⟨

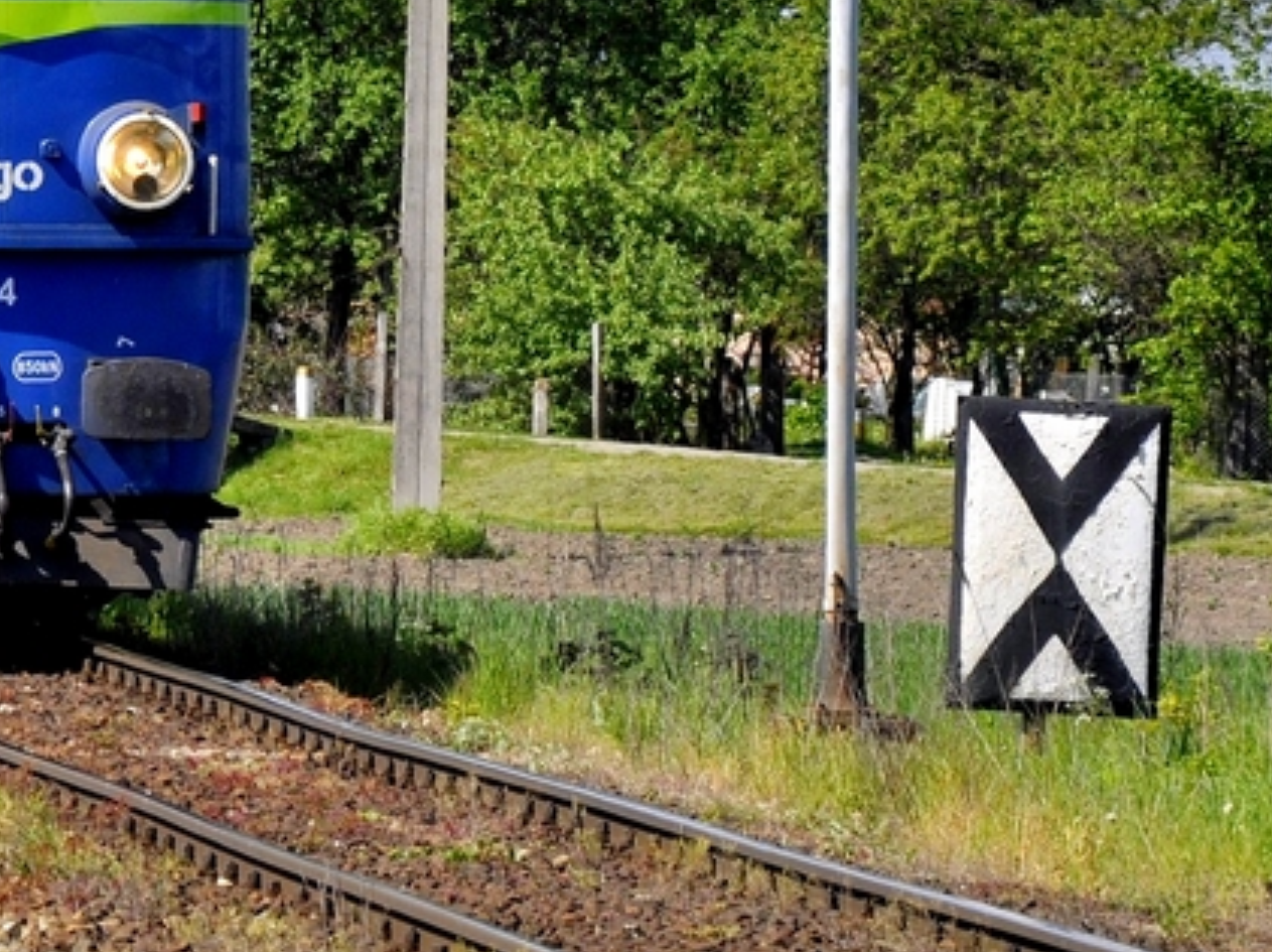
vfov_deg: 4.0
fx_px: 13584
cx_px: -453
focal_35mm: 370
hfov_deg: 5.3
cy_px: -30
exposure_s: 1/800
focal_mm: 80
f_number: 7.1
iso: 200
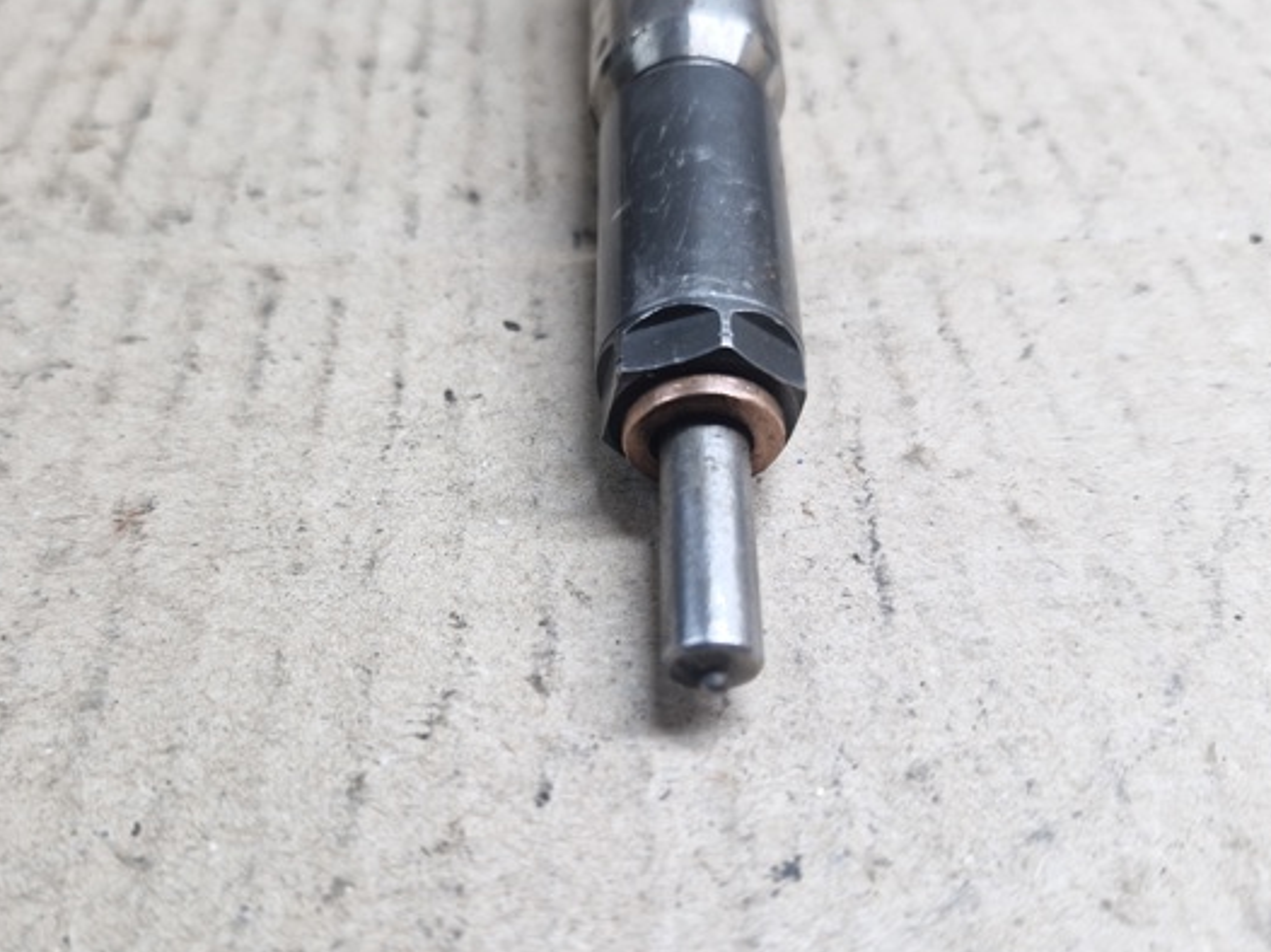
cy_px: 510
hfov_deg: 63.1
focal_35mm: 28
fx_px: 1028
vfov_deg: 49.7
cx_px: 534
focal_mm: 5.54
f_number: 1.8
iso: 50
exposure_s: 1/137
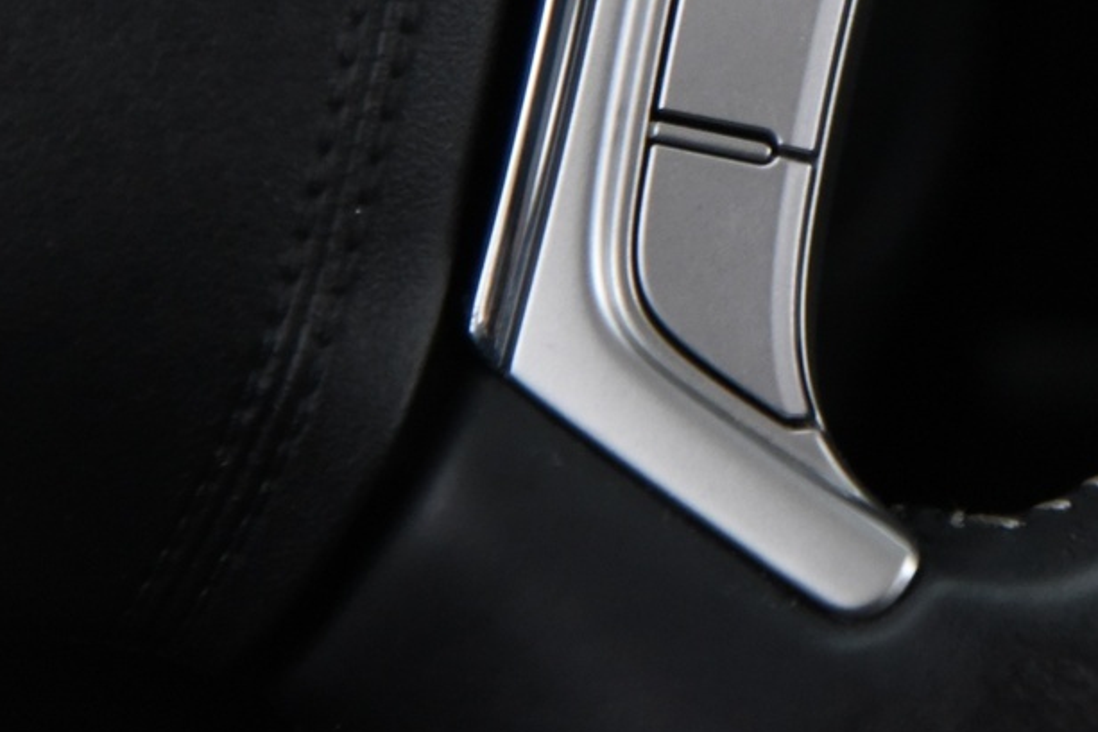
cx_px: 1046
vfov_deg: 4.9
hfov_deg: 7.4
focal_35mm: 277
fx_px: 8450
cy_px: -209
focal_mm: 105
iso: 4000
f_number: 4
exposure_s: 1/25
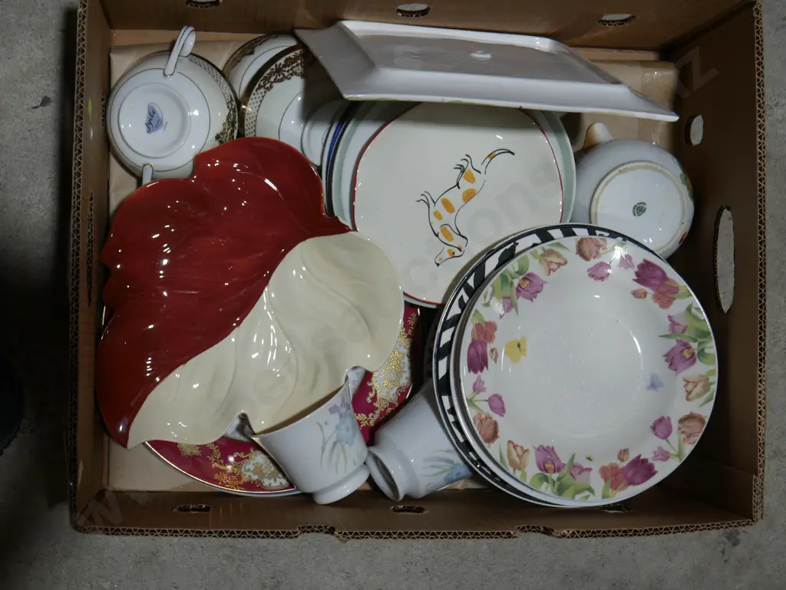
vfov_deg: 26.1
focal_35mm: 56
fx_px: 1272
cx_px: 393
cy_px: 295
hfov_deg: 34.3
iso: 200
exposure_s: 1/100
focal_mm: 28
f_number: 5.3
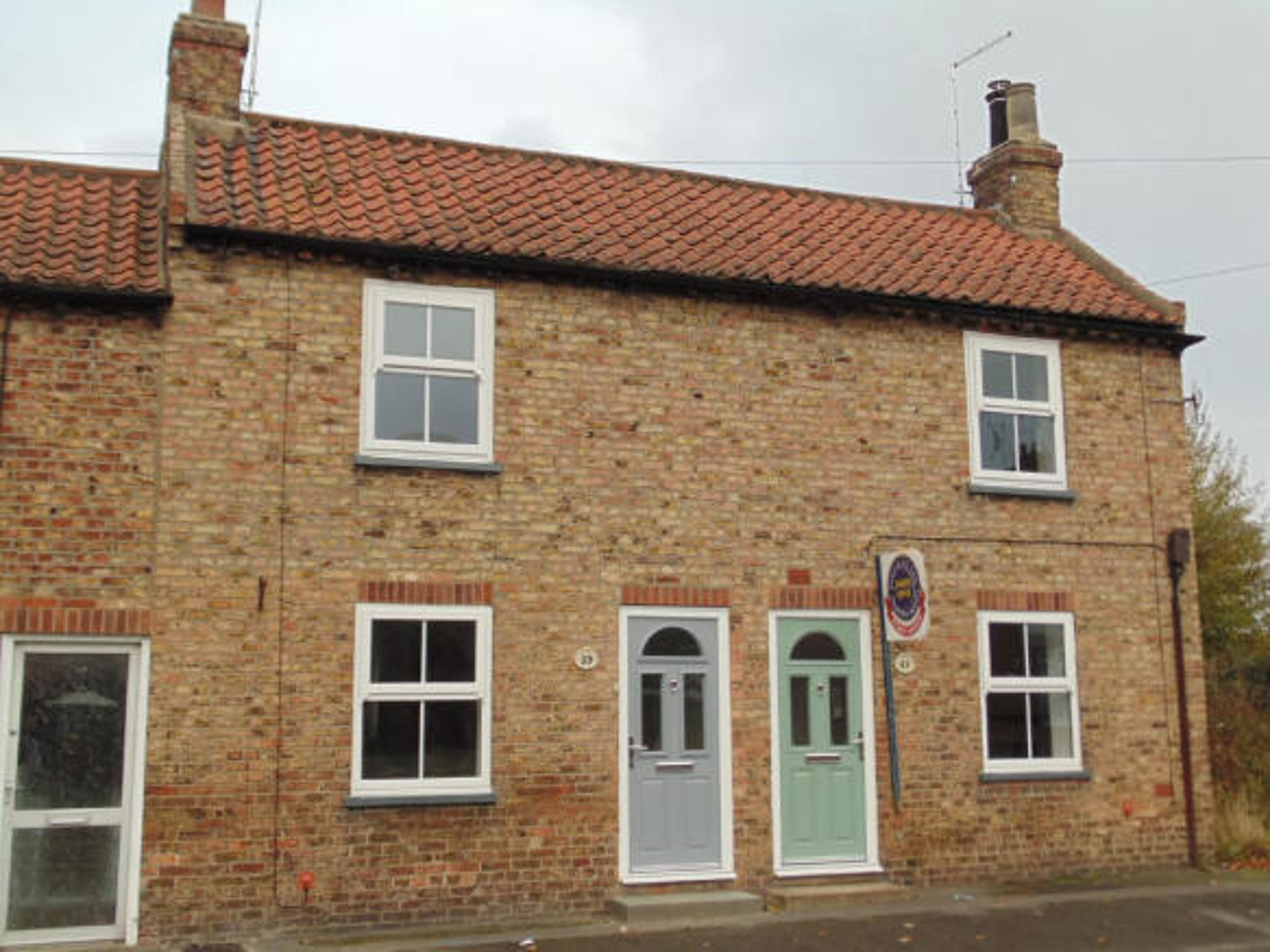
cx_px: 635
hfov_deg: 45.8
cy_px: 476
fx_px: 1504
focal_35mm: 41
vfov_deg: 35.1
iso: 80
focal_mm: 7.4
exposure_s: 1/200
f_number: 3.6
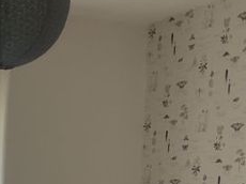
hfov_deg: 19.8
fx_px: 674
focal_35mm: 95
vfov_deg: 14.6
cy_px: 267
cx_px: -19
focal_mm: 3.3
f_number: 2.4
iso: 64
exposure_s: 1/120
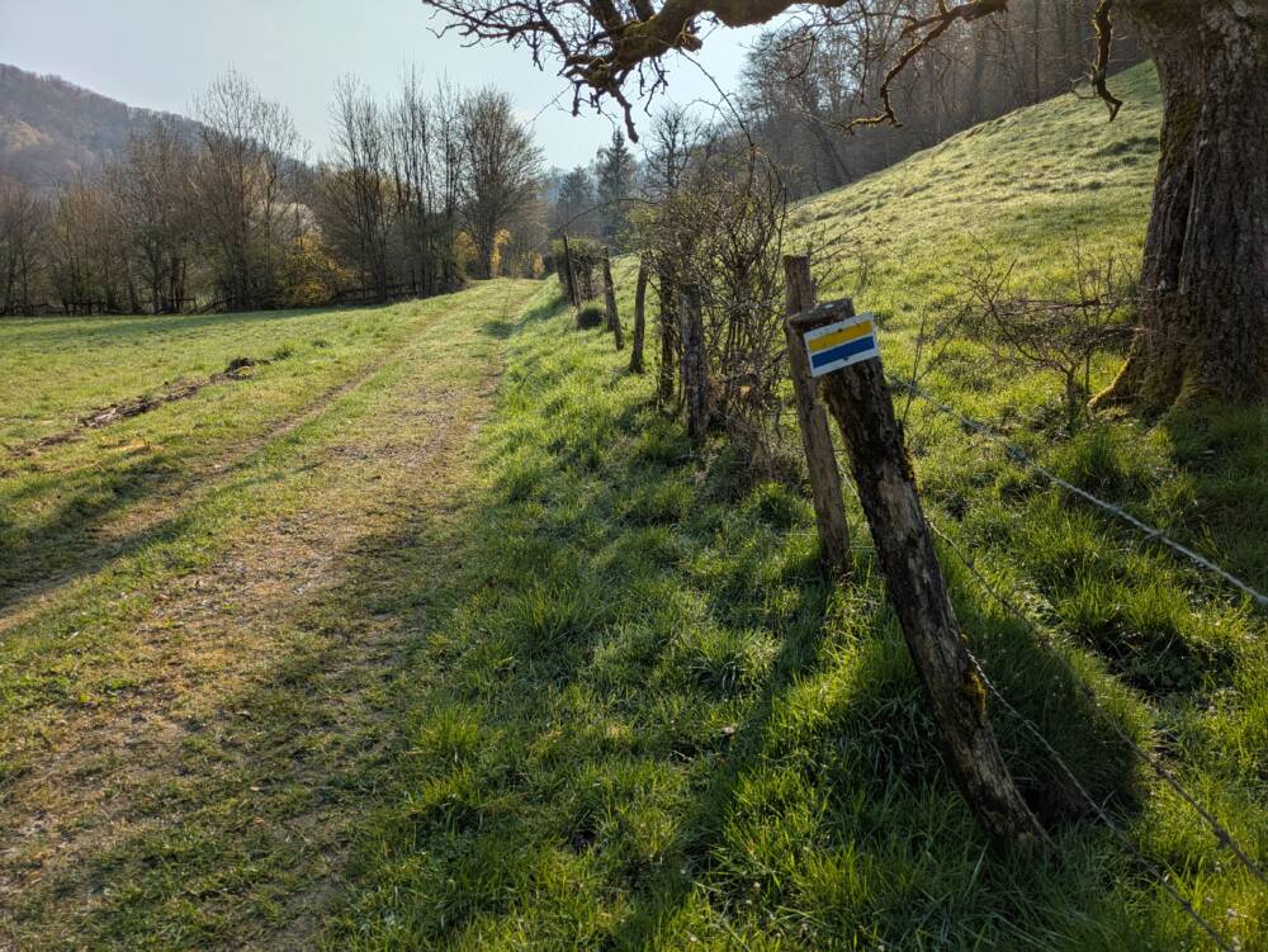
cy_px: 476
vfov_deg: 54.9
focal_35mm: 25
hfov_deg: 69.4
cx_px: 634
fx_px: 916
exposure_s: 1/4444
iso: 50
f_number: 1.89
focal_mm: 5.43
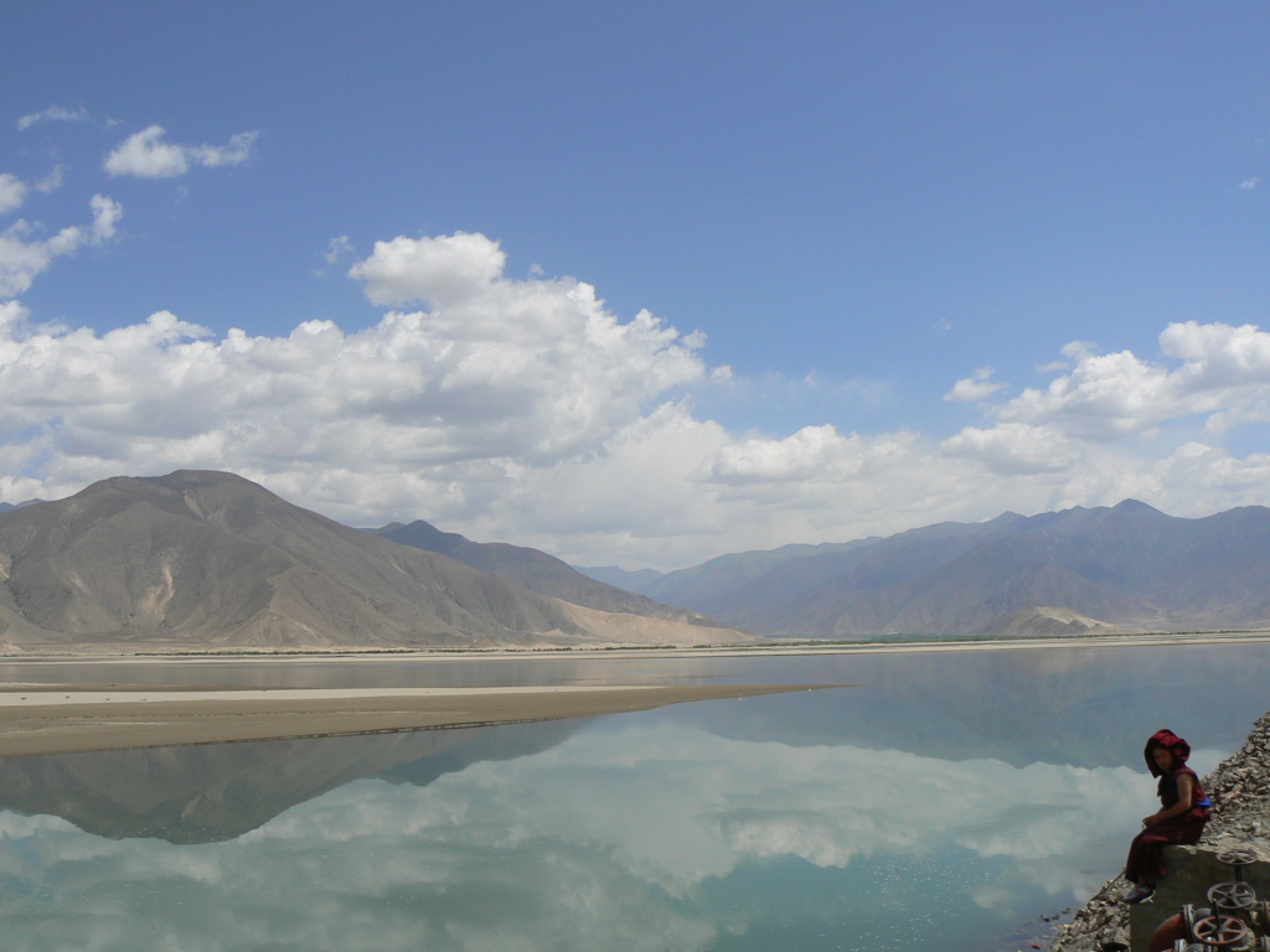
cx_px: 635
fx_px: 1321
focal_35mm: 36
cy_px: 476
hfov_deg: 51.4
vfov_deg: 39.7
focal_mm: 6
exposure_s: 1/500
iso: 80
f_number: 8
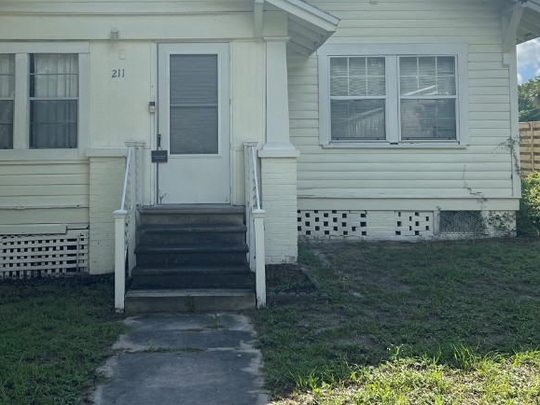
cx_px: 207
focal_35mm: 46
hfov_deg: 41.0
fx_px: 717
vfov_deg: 31.0
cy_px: 105
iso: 50
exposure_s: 1/5076
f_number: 1.5
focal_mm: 5.7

⟩

» EXERCISE AIM
Since only the text is wanted, repeat all the records above exactly and omit the pictures.

» OUTPUT FOR THIS EXERCISE
vfov_deg: 4.0
fx_px: 13584
cx_px: -453
focal_35mm: 370
hfov_deg: 5.3
cy_px: -30
exposure_s: 1/800
focal_mm: 80
f_number: 7.1
iso: 200
cy_px: 510
hfov_deg: 63.1
focal_35mm: 28
fx_px: 1028
vfov_deg: 49.7
cx_px: 534
focal_mm: 5.54
f_number: 1.8
iso: 50
exposure_s: 1/137
cx_px: 1046
vfov_deg: 4.9
hfov_deg: 7.4
focal_35mm: 277
fx_px: 8450
cy_px: -209
focal_mm: 105
iso: 4000
f_number: 4
exposure_s: 1/25
vfov_deg: 26.1
focal_35mm: 56
fx_px: 1272
cx_px: 393
cy_px: 295
hfov_deg: 34.3
iso: 200
exposure_s: 1/100
focal_mm: 28
f_number: 5.3
cx_px: 635
hfov_deg: 45.8
cy_px: 476
fx_px: 1504
focal_35mm: 41
vfov_deg: 35.1
iso: 80
focal_mm: 7.4
exposure_s: 1/200
f_number: 3.6
hfov_deg: 19.8
fx_px: 674
focal_35mm: 95
vfov_deg: 14.6
cy_px: 267
cx_px: -19
focal_mm: 3.3
f_number: 2.4
iso: 64
exposure_s: 1/120
cy_px: 476
vfov_deg: 54.9
focal_35mm: 25
hfov_deg: 69.4
cx_px: 634
fx_px: 916
exposure_s: 1/4444
iso: 50
f_number: 1.89
focal_mm: 5.43
cx_px: 635
fx_px: 1321
focal_35mm: 36
cy_px: 476
hfov_deg: 51.4
vfov_deg: 39.7
focal_mm: 6
exposure_s: 1/500
iso: 80
f_number: 8
cx_px: 207
focal_35mm: 46
hfov_deg: 41.0
fx_px: 717
vfov_deg: 31.0
cy_px: 105
iso: 50
exposure_s: 1/5076
f_number: 1.5
focal_mm: 5.7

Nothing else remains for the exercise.